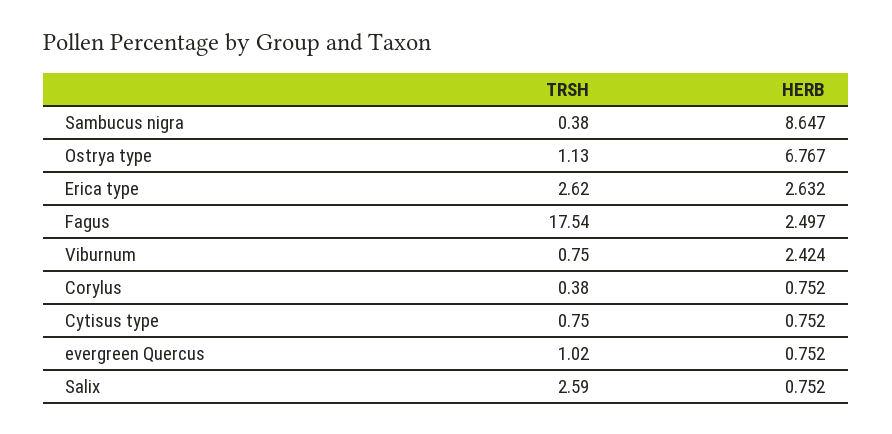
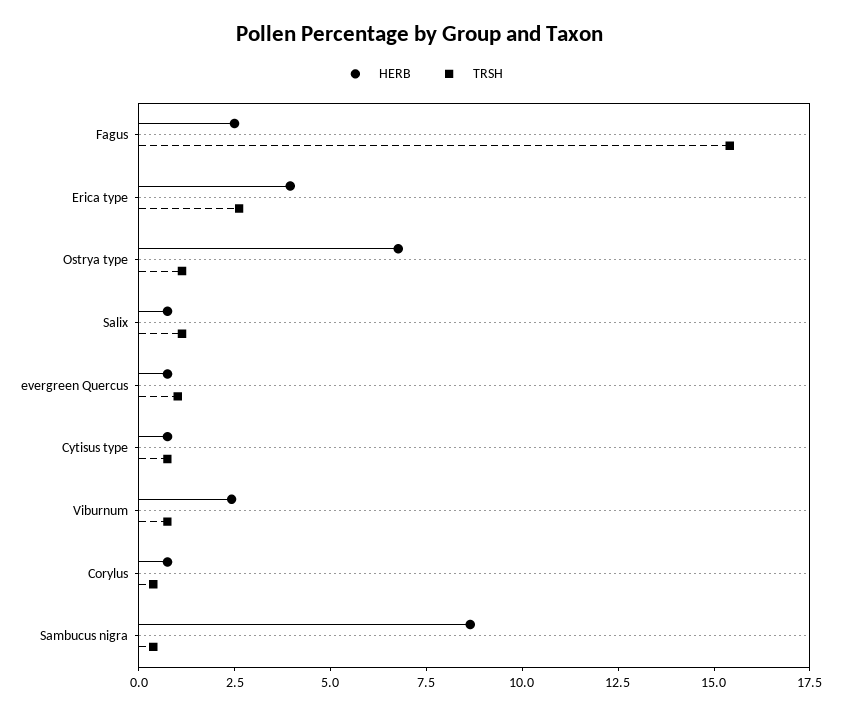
  {
    "TRSH": {
      "Sambucus nigra": 0.38,
      "Ostrya type": 1.13,
      "Erica type": 2.62,
-     "Fagus": 17.54,
+     "Fagus": 15.5,
      "Viburnum": 0.75,
      "Corylus": 0.38,
      "Cytisus type": 0.75,
      "evergreen Quercus": 1.02,
-     "Salix": 2.59
+     "Salix": 1
    },
    "HERB": {
      "Sambucus nigra": 8.647,
      "Ostrya type": 6.767,
-     "Erica type": 2.632,
+     "Erica type": 4,
      "Fagus": 2.497,
      "Viburnum": 2.424,
      "Corylus": 0.752,
      "Cytisus type": 0.752,
      "evergreen Quercus": 0.752,
      "Salix": 0.752
    }
  }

### Job
All the material shown above is to be copied exactly, with no pictures carried over.

### Task answer
  {
    "TRSH": {
      "Sambucus nigra": 0.38,
      "Ostrya type": 1.13,
      "Erica type": 2.62,
-     "Fagus": 17.54,
+     "Fagus": 15.5,
      "Viburnum": 0.75,
      "Corylus": 0.38,
      "Cytisus type": 0.75,
      "evergreen Quercus": 1.02,
-     "Salix": 2.59
+     "Salix": 1
    },
    "HERB": {
      "Sambucus nigra": 8.647,
      "Ostrya type": 6.767,
-     "Erica type": 2.632,
+     "Erica type": 4,
      "Fagus": 2.497,
      "Viburnum": 2.424,
      "Corylus": 0.752,
      "Cytisus type": 0.752,
      "evergreen Quercus": 0.752,
      "Salix": 0.752
    }
  }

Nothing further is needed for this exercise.